TEXT SECTION
>>>>>

This is a sponsored post
Cherry Bakewell Galette is soft, almondy and bursting with fresh, juicy fruit. Oh, and it is lower in carbohydrates than the original bakewell tart, but just as delicious.
Cherries are without doubt my favourite fruit. Of course I adore these crisp and juicy crimson fruits as they are: A whole punnet can disappear before I’ve even unpacked the groceries. But sometimes it’s fun to pop them in desserts and salads. So, for this month of August, when Scottish cherries are plentiful, I’m doing both.
This cherry bakewell galette is my unfussy and lower-carbohydrate nod to the classic bakewell tart. It is both more rustic and more subtle than the latter. In my more modern iteration sweetness is kept to a minimum, letting real cherries rather than jam take centre stage. Every mouthful brings a delicious pop of cherry sweetness.
A take on a classic
A traditional bakewell tart is a completely different thing to what you see here. A trad one has a crisp shortcrust base beneath layers of jam and frangipane – a thick, sweet almond cream. And a cherry bakewell is usually a more petite, two-bite version, but covered in fondant and topped with a glace cherry. If you are like me, this kind of sweet is just far too sweet.

<<<<<

SUPPLIED DATA
>>>>>

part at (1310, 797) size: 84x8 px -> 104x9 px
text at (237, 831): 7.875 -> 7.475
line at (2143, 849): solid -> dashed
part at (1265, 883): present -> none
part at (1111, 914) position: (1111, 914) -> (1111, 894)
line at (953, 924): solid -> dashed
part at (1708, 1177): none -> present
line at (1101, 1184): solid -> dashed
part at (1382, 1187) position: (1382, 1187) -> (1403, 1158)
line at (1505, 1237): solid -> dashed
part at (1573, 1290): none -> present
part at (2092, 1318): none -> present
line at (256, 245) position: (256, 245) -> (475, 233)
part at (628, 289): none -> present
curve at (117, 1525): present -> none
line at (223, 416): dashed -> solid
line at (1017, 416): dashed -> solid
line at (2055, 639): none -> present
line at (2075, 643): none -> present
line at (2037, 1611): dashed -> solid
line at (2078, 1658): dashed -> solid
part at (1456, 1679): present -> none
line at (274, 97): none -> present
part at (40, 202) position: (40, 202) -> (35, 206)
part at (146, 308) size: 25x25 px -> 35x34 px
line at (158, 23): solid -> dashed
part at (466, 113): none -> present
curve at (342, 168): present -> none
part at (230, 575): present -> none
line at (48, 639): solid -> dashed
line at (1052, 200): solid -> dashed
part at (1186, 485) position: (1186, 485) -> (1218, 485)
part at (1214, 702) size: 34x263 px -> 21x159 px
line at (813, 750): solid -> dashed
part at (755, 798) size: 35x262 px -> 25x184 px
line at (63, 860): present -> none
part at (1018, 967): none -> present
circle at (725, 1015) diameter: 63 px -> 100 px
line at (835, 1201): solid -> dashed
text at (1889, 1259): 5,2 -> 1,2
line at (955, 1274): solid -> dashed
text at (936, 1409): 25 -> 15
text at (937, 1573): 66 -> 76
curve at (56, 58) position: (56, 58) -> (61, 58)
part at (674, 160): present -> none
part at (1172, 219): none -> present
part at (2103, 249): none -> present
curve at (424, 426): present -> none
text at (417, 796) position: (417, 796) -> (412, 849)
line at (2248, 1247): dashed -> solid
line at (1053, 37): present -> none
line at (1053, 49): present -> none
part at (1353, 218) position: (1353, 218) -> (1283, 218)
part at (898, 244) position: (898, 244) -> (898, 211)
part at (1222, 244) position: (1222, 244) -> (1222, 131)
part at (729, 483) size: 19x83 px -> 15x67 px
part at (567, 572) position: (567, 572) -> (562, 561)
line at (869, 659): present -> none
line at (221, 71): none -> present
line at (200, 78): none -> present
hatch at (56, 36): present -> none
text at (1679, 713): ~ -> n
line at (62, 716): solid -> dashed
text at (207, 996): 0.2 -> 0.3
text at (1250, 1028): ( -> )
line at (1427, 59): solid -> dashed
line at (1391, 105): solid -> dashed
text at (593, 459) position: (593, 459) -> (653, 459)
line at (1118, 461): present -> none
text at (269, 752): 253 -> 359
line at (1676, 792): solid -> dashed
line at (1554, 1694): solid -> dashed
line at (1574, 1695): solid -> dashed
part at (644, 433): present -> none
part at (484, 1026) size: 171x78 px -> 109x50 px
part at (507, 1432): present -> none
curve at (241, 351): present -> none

<<<<<

PROBLEM SET
[1] Answer these from the cherry galette post:
(a) In which month does the writer say Scottish cherries are plentiful?
(b) What takes center stage in the galette instead of jam?
(c) What sits beneath the layers of jam and frangipane in a traditional bakewell tart?
[2] From the cherry galette post, copy out the stretch from "This cherry bakewell" through "of cherry sweetness.".

EXPECTED RESULTS
[1]
(a) August
(b) Real cherries
(c) A crisp shortcrust base

[2]
This cherry bakewell galette is my unfussy and lower-carbohydrate nod to the classic bakewell tart. It is both more rustic and more subtle than the latter. In my more modern iteration sweetness is kept to a minimum, letting real cherries rather than jam take centre stage. Every mouthful brings a delicious pop of cherry sweetness.